Padangbai is a small port town located mid-way up Bali’s eastern coast, mainly used by travelers looking to dive, snorkel or catch a ferry over to Lombok, Nusa Penida or the Gili Islands. We had originally planned to stay in our house in Ubud through the end of March, but when our landlord offered us the chance to spend our last week at her property in an eco-living resort community here we jumped at the chance to see a new part of the country and spend some time on the ocean.
Tuesday morning we packed up our things, said goodbye to our Lodtunduh bungalow and headed east. Upon arriving, however, things quickly began to look iffy. The “villa” we had exchanged our previous home for was more akin to an in-law apartment, located directly above the hotel’s lobby. Rather than one of the advertised idyllic homes looking out across the ocean to Nusa Penida, we had an unobstructed view of the restaurant and road. It was also a bit jarring to suddenly find ourselves in a real resort setting complete with water slide and Speedo-clad Europeans – something of a change from our much beloved quiet retreat in the rice fields. And we realized Padangbai boasted virtually nothing in the way of surfable waves. Nice. Not exactly what we might have imagined.
Over the next 48 hours, we proceeded to move villas a whopping FOUR times. We asked if we could stay elsewhere, would move, then several hours be told the place was actually booked, or realize the water was broken, or be informed that we actually were only allowed to stay in our original spot. Finally, we got through to our landlord (who actually lives in California) and were able to clear up the miscommunication, and somehow completely miraculously were quickly (and hopefully permanently!) transferred to a truly gorgeous home on the edge of the property – open air, looking straight out over the ocean, private, and blessedly far-removed from the aforementioned water slide.

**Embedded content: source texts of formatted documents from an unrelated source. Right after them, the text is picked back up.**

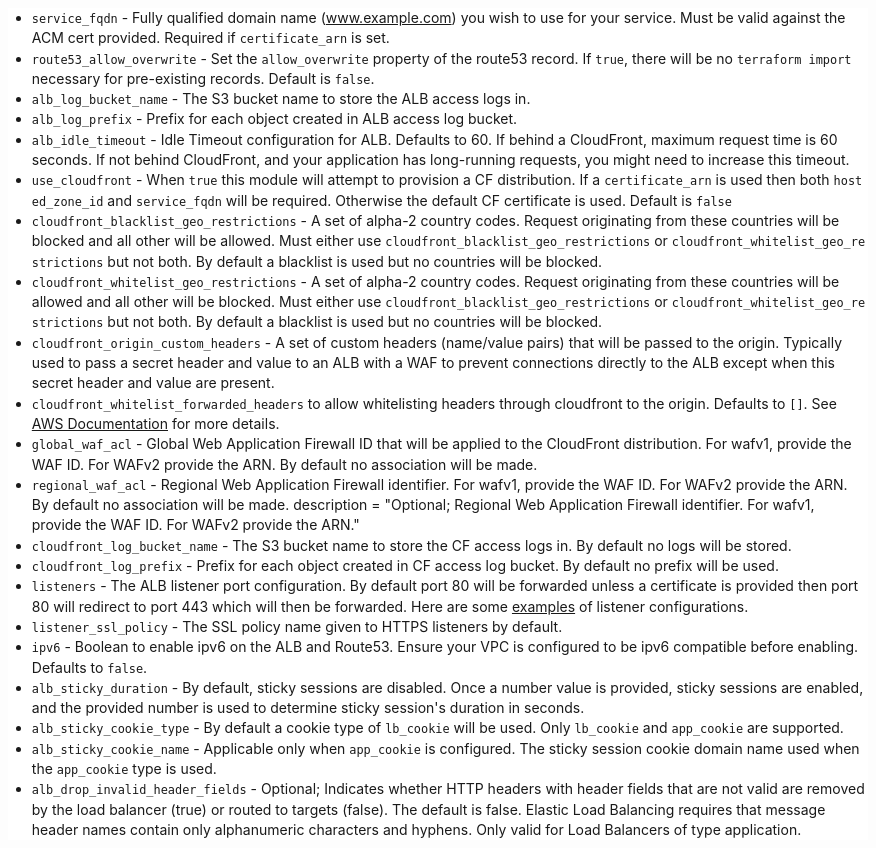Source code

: * `service_fqdn` - Fully qualified domain name (www.example.com) you wish to use for your service. Must be valid against the ACM cert provided. Required if `certificate_arn` is set.
* `route53_allow_overwrite` - Set the `allow_overwrite` property of the route53 record.  If `true`, there will be no `terraform import` necessary for pre-existing records. Default is `false`.
* `alb_log_bucket_name` - The S3 bucket name to store the ALB access logs in.
* `alb_log_prefix` - Prefix for each object created in ALB access log bucket.
* `alb_idle_timeout` - Idle Timeout configuration for ALB.  Defaults to 60.  If behind a CloudFront, maximum request time is 60 seconds.  If not behind CloudFront, and your application has long-running requests, you might need to increase this timeout.
* `use_cloudfront` - When `true` this module will attempt to provision a CF distribution. If a `certificate_arn` is used then both `hosted_zone_id` and `service_fqdn` will be required. Otherwise the default CF certificate is used. Default is `false`
* `cloudfront_blacklist_geo_restrictions` - A set of alpha-2 country codes. Request originating from these countries will be blocked and all other will be allowed. Must either use `cloudfront_blacklist_geo_restrictions` or `cloudfront_whitelist_geo_restrictions` but not both. By default a blacklist is used but no countries will be blocked.
* `cloudfront_whitelist_geo_restrictions` - A set of alpha-2 country codes. Request originating from these countries will be allowed and all other will be blocked. Must either use `cloudfront_blacklist_geo_restrictions` or `cloudfront_whitelist_geo_restrictions` but not both. By default a blacklist is used but no countries will be blocked.
* `cloudfront_origin_custom_headers` - A set of custom headers (name/value pairs) that will be passed to the origin. Typically used to pass a secret header and value to an ALB with a WAF to prevent connections directly to the ALB except when this secret header and value are present.
* `cloudfront_whitelist_forwarded_headers` to allow whitelisting headers through cloudfront to the origin.  Defaults to `[]`.  See [AWS Documentation](https://docs.aws.amazon.com/AmazonCloudFront/latest/DeveloperGuide/forward-custom-headers.html) for more details.
* `global_waf_acl` - Global Web Application Firewall ID that will be applied to the CloudFront distribution. For wafv1, provide the WAF ID.  For WAFv2 provide the ARN. By default no association will be made.
* `regional_waf_acl` - Regional Web Application Firewall identifier.  For wafv1, provide the WAF ID.  For WAFv2 provide the ARN. By default no association will be made.
  description = "Optional; Regional Web Application Firewall identifier.  For wafv1, provide the WAF ID.  For WAFv2 provide the ARN."
* `cloudfront_log_bucket_name` - The S3 bucket name to store the CF access logs in. By default no logs will be stored.
* `cloudfront_log_prefix` - Prefix for each object created in CF access log bucket. By default no prefix will be used.
* `listeners` - The ALB listener port configuration. By default port 80 will be forwarded unless a certificate is provided then port 80 will redirect to port 443 which will then be forwarded. Here are some [examples](./examples/listener/main.tf) of listener configurations.
* `listener_ssl_policy` - The SSL policy name given to HTTPS listeners by default.
* `ipv6` - Boolean to enable ipv6 on the ALB and Route53.  Ensure your VPC is configured to be ipv6 compatible before enabling.  Defaults to `false`.
* `alb_sticky_duration` - By default, sticky sessions are disabled. Once a number value is provided, sticky sessions are enabled, and the provided number is used to determine sticky session's duration in seconds.
* `alb_sticky_cookie_type` - By default a cookie type of `lb_cookie` will be used. Only `lb_cookie` and `app_cookie` are supported.
* `alb_sticky_cookie_name` - Applicable only when `app_cookie` is configured. The sticky session cookie domain name used when the `app_cookie` type is used.
* `alb_drop_invalid_header_fields` - Optional; Indicates whether HTTP headers with header fields that are not valid are removed by the load balancer (true) or routed to targets (false). The default is false. Elastic Load Balancing requires that message header names contain only alphanumeric characters and hyphens. Only valid for Load Balancers of type application.
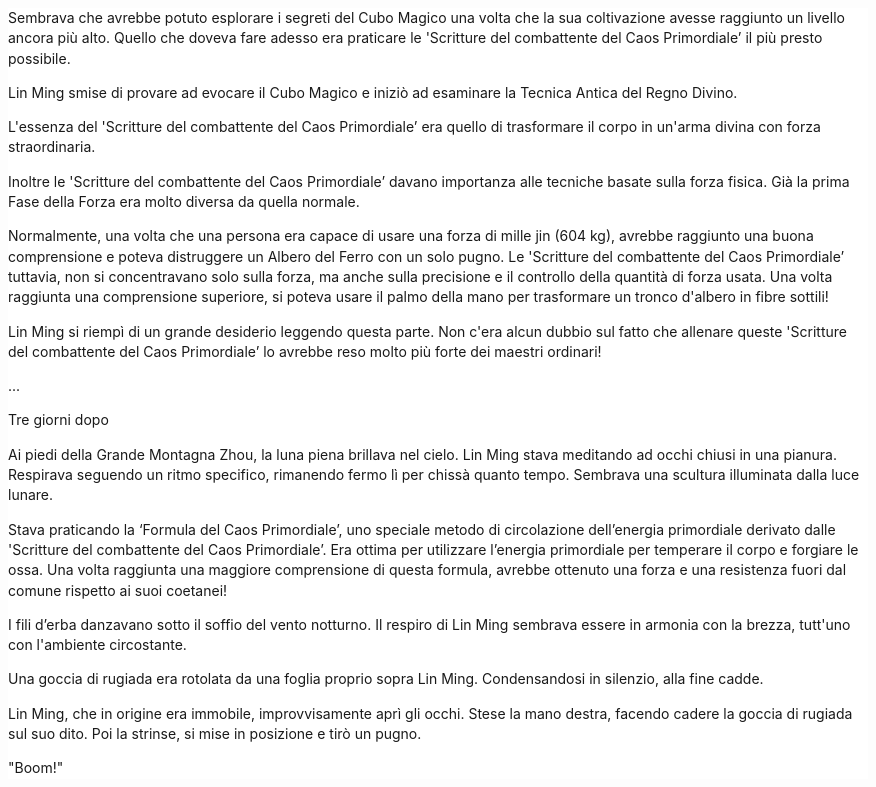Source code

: 
Sembrava che avrebbe potuto esplorare i segreti del Cubo Magico una volta che la sua coltivazione avesse raggiunto un livello ancora più alto. Quello che doveva fare adesso era praticare le 'Scritture del combattente del Caos Primordiale’ il più presto possibile.


Lin Ming smise di provare ad evocare il Cubo Magico e iniziò ad esaminare la Tecnica Antica del Regno Divino.


L'essenza del 'Scritture del combattente del Caos Primordiale’ era quello di trasformare il corpo in un'arma divina con forza straordinaria.


Inoltre le 'Scritture del combattente del Caos Primordiale’ davano importanza alle tecniche basate sulla forza fisica. Già la prima Fase della Forza era molto diversa da quella normale.


Normalmente, una volta che una persona era capace di usare una forza di mille jin (604 kg), avrebbe raggiunto una buona comprensione e poteva distruggere un Albero del Ferro con un solo pugno. Le 'Scritture del combattente del Caos Primordiale’ tuttavia, non si concentravano solo sulla forza, ma anche sulla precisione e il controllo della quantità di forza usata. Una volta raggiunta una comprensione superiore, si poteva usare il palmo della mano per trasformare un tronco d'albero in fibre sottili!


Lin Ming si riempì di un grande desiderio leggendo questa parte. Non c'era alcun dubbio sul fatto che allenare queste 'Scritture del combattente del Caos Primordiale’ lo avrebbe reso molto più forte dei maestri ordinari!


...


Tre giorni dopo


Ai piedi della Grande Montagna Zhou, la luna piena brillava nel cielo. Lin Ming stava meditando ad occhi chiusi in una pianura. Respirava seguendo un ritmo specifico, rimanendo fermo lì per chissà quanto tempo. Sembrava una scultura illuminata dalla luce lunare.


Stava praticando la ‘Formula del Caos Primordiale’, uno speciale metodo di circolazione dell’energia primordiale derivato dalle 'Scritture del combattente del Caos Primordiale’. Era ottima per utilizzare l’energia primordiale per temperare il corpo e forgiare le ossa. Una volta raggiunta una maggiore comprensione di questa formula, avrebbe ottenuto una forza e una resistenza fuori dal comune rispetto ai suoi coetanei!


I fili d’erba danzavano sotto il soffio del vento notturno. Il respiro di Lin Ming sembrava essere in armonia con la brezza, tutt'uno con l'ambiente circostante.


Una goccia di rugiada era rotolata da una foglia proprio sopra Lin Ming. Condensandosi in silenzio, alla fine cadde.


Lin Ming, che in origine era immobile, improvvisamente aprì gli occhi. Stese la mano destra, facendo cadere la goccia di rugiada sul suo dito. Poi la strinse, si mise in posizione e tirò un pugno.


"Boom!"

So, long story short, we went from forlornly staring out over a road and wondering why exactly we’d chosen to spend one of our last weeks in Bali in a glorified city apartment, to feeling back a part of nature and the Bali we adore. We also realized that while resorts are definitely not our thing, the (complimentary) breakfast here is pretty delicious. And that we can drive to surfing not too far away. And that while Padangbai doesn’t boast a whole lot to do, there are some funky cafes and great personalities, and the slow pace here is a nice change from the tourist centers of Ubud and the southern coast.
Ignoring the fact that yesterday my left foot was tragically squished between our motorbike and a wooden pole and is now looking a pale shade of navy – all seems to have improved.
Padangbai, we’re sorry we doubted you. Despite a bit of a rough start, we’re looking forward to a quiet but lovely week of coastal exploring, writing, snorkelling and travel planning.
(Please don’t worry about the foot. Really. It seems to be healing up quite well. Ah, travel.)